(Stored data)

◇ ◇ ◇ ◇

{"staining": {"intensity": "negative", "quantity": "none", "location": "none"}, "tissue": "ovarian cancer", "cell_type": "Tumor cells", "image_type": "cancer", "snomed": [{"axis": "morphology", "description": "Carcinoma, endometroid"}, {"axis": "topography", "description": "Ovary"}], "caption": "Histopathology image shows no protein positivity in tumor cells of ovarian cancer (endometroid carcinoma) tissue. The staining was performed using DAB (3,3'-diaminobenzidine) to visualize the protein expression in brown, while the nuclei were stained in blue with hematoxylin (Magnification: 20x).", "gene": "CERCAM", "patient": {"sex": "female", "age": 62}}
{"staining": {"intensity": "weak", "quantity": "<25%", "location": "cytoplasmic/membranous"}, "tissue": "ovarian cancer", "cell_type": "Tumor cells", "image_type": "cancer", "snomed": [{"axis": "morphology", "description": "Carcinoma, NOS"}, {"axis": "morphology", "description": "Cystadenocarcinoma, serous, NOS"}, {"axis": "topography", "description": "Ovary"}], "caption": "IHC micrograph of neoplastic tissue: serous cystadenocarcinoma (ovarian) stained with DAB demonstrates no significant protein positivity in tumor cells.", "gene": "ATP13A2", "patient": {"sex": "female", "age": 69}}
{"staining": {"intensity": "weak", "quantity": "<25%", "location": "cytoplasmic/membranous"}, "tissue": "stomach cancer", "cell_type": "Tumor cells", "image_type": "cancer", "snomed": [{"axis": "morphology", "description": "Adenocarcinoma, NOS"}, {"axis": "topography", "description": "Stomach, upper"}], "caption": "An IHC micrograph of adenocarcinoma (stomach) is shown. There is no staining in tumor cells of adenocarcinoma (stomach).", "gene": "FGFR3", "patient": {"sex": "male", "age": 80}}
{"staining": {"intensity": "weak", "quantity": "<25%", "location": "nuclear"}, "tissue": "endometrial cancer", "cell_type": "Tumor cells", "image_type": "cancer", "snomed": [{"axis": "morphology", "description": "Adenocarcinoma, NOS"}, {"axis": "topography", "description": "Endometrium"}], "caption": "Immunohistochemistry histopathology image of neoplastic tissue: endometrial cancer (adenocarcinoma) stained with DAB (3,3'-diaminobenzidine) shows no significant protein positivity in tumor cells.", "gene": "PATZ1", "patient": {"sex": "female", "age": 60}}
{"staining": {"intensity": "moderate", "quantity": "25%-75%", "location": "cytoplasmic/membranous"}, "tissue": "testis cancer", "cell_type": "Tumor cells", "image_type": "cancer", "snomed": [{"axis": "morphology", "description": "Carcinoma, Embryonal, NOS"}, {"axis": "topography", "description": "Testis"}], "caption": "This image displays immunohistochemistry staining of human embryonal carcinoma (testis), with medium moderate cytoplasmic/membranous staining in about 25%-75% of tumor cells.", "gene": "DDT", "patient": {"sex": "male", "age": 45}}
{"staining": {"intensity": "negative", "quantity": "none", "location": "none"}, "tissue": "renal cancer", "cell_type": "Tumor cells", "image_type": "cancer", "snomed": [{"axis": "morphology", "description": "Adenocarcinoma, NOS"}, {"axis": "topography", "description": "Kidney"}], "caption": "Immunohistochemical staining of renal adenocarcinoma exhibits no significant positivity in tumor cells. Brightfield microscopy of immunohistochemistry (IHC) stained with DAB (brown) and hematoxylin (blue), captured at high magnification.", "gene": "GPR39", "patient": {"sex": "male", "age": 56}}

◇ ◇ ◇ ◇

* [THE TASK]
Where a line of the data holds the word "neoplastic", copy that line.

* [OUTPUT BELOW]
{"staining": {"intensity": "weak", "quantity": "<25%", "location": "cytoplasmic/membranous"}, "tissue": "ovarian cancer", "cell_type": "Tumor cells", "image_type": "cancer", "snomed": [{"axis": "morphology", "description": "Carcinoma, NOS"}, {"axis": "morphology", "description": "Cystadenocarcinoma, serous, NOS"}, {"axis": "topography", "description": "Ovary"}], "caption": "IHC micrograph of neoplastic tissue: serous cystadenocarcinoma (ovarian) stained with DAB demonstrates no significant protein positivity in tumor cells.", "gene": "ATP13A2", "patient": {"sex": "female", "age": 69}}
{"staining": {"intensity": "weak", "quantity": "<25%", "location": "nuclear"}, "tissue": "endometrial cancer", "cell_type": "Tumor cells", "image_type": "cancer", "snomed": [{"axis": "morphology", "description": "Adenocarcinoma, NOS"}, {"axis": "topography", "description": "Endometrium"}], "caption": "Immunohistochemistry histopathology image of neoplastic tissue: endometrial cancer (adenocarcinoma) stained with DAB (3,3'-diaminobenzidine) shows no significant protein positivity in tumor cells.", "gene": "PATZ1", "patient": {"sex": "female", "age": 60}}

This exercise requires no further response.